Credit card fraud is addressed in section 33, where it provides that, any way of unauthorized use or access of other people’s credit card to gain benefit from e-commerce is an offence under the Bill. It is hoped that this provision may curb the existing problem and thus eliminate the notorious credit card fraud in Indonesia.
There are some other aspects worth noting, including both advantages and weaknesses. First appreciation worth to note is that draft has aptly acknowledged the nature of technology of the Internet and ICT that is ever changing, ever developing and very dynamic. Ready to face this nature, the draft expressly stipulates (in section 2) that the law to be enacted must be based on neutral technology basis. This provision will enable the law to accommodate various and dynamic developments of the information and communication technology. All kinds of technology will be acknowledged and given legal effect as long as the requirements of system integrity, reliability, and accessibility can be assured.
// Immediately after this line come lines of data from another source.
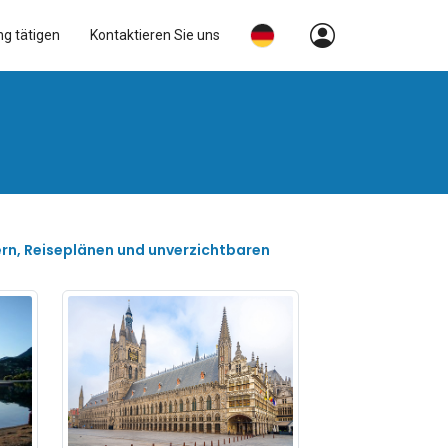
ng tätigen
Kontaktieren Sie uns
ern, Reiseplänen und unverzichtbaren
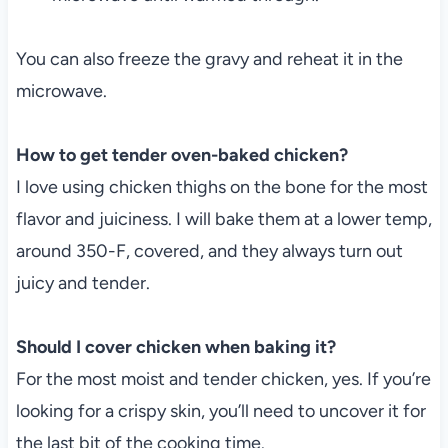
You can also freeze the gravy and reheat it in the
microwave.
How to get tender oven-baked chicken?
I love using chicken thighs on the bone for the most
flavor and juiciness. I will bake them at a lower temp,
around 350-F, covered, and they always turn out
juicy and tender.
Should I cover chicken when baking it?
For the most moist and tender chicken, yes. If you’re
looking for a crispy skin, you’ll need to uncover it for
the last bit of the cooking time.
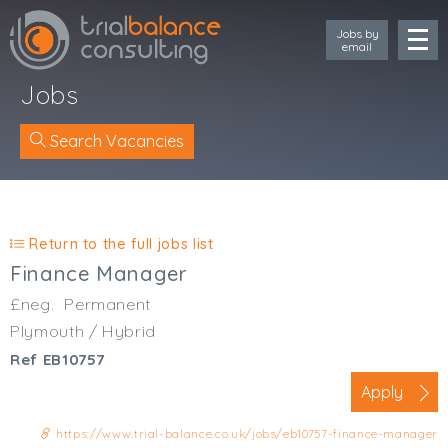
Jobs by
email
Jobs
Search Vacancies
Location
Cornwall
Return to the full jobs list
Devon
Finance Manager
Somerset
£neg.
Permanent
Dorset
Plymouth / Hybrid
Bath & Northeast Somerset
Ref EB10757
Bristol
Gloucestershire
Apply
Wiltshire
https://www.trial-balance.co.uk/jobs/eb10757-finance-manager
South Wales (West)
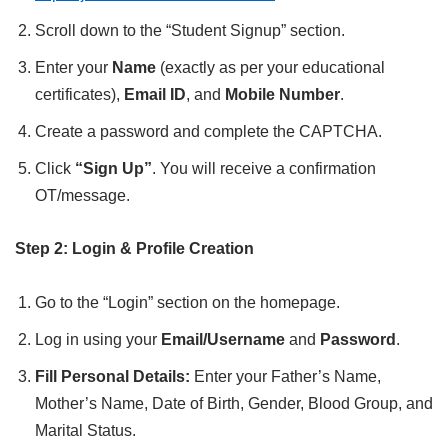
Scroll down to the “Student Signup” section.
Enter your
Name
(exactly as per your educational
certificates),
Email ID
, and
Mobile Number
.
Create a password and complete the CAPTCHA.
Click
“Sign Up”
. You will receive a confirmation
OT/message.
Step 2: Login & Profile Creation
Go to the “Login” section on the homepage.
Log in using your
Email/Username
and
Password
.
Fill Personal Details:
Enter your Father’s Name,
Mother’s Name, Date of Birth, Gender, Blood Group, and
Marital Status.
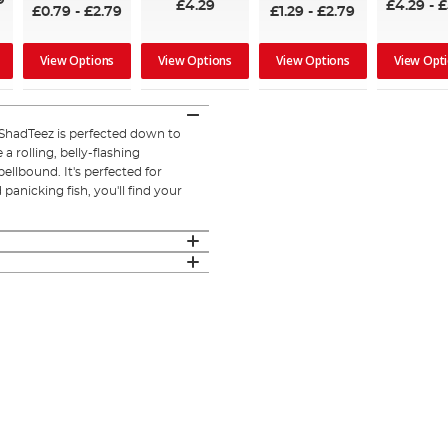
9
£4.29
£4.29
-
£
£0.79
-
£2.79
£1.29
-
£2.79
View Options
View Options
View Options
View Opt
 ShadTeez is perfected down to
a rolling, belly-flashing
llbound. It's perfected for
panicking fish, you'll find your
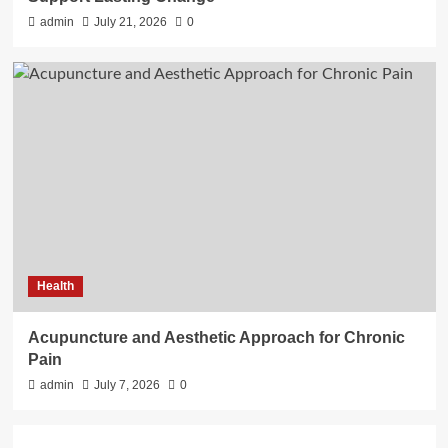
admin
July 21, 2026
0
Health
Acupuncture and Aesthetic Approach for Chronic
Pain
admin
July 7, 2026
0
Since the cyberlaw is a `lex specialis’ or special legislation, the drafts provides in section 3 another important provision, that any other existing laws that have some extent of ICT use and employment, will be deemed applicable. Thus, rather than repealing effect, the cyberlaws have instead acted as complimentary to other existing laws and regulation. This provision is very important to affect solid and comprehensive national legal system.
The Bill, however, reserves some considerations for improvement. The biggest limitation it posed may be associated to its wide but not-deep coverage, especially in the area of privacy and personal data protection. Simple and short approach taken by the draft in dealing with other issues may also cause another inefficiencies f the law. The current draft Bill requires about eight regulations. Normally these regulations will take another time and process to achieve.
It appears that the civil procedures in the commercial court as provided by the Bill open room for delay of litigation. And this may create another factor of ineffectiveness of the law. By virtue of section 39, the court is given a maximum of 90 days from the date an action is registered to deliver judgment. An extension of 30 days is provided with the permission of Supreme Court. It submitted that a total of 120 days for the delivery of judgment is too a long period and may necessarily prejudice the action due to the nature of e-evidence that may be gone vary fast.
(This paper was presented at the International Conference on E-Commerce, held by the National University of Singapore (NUS), in Singapore, December 2003. It was drafted in 2003, based on the old version of the Draft Bill. Note that the Bill has ever since gone through lots of review, amendments and redrafting. For the latest version, please consult: http://www.depkominfo.go.id).
do you have the english version of This Law which already passed the DPR?
After the bill was issued and approved became law no 11 /2008 in april 2008… there is a new verse 3 in article 27 that was suddenly emmerged.
This verse is about slandering/insult or in Indonesian is pencemaran nama baik. How can one verse described in detail about insult, which already exist in other laws such as the KUHP bill article 310 -321. One journalist already become the fictim of this article 27 verse 3, although previously there is journalism bill (UU 40/1999), article 5 that give anybody that are not happy with any statement in the media to have a “reply right” (hak jawab). The penalty described in article 45 verse 1 of this insult/slandering verse is very severe compared with the previous law/bill
Still not sure… which stakeholder add this new verse ( article 27 verse 3) prior to the approval of the parliament and signed by the Presiden to become Indonesia first cyberlaw no 11 / 2008
Recently there is a judicial review for this new law at Mahkamah Konstitusi
Rudi Rusdiah – APWKomitel
Thank you Pak Rudi for dropping by:)
I’m very interested to know the progress of the MK case. I learned that you also were involved in the proceeding. Wish can hear further on the the case.
I do have the english hard-copy version of the Law No. 11/2008, published by Depkominfo. But no soft copy so far. Perhaps you can find out at the Kominfo. Thanks.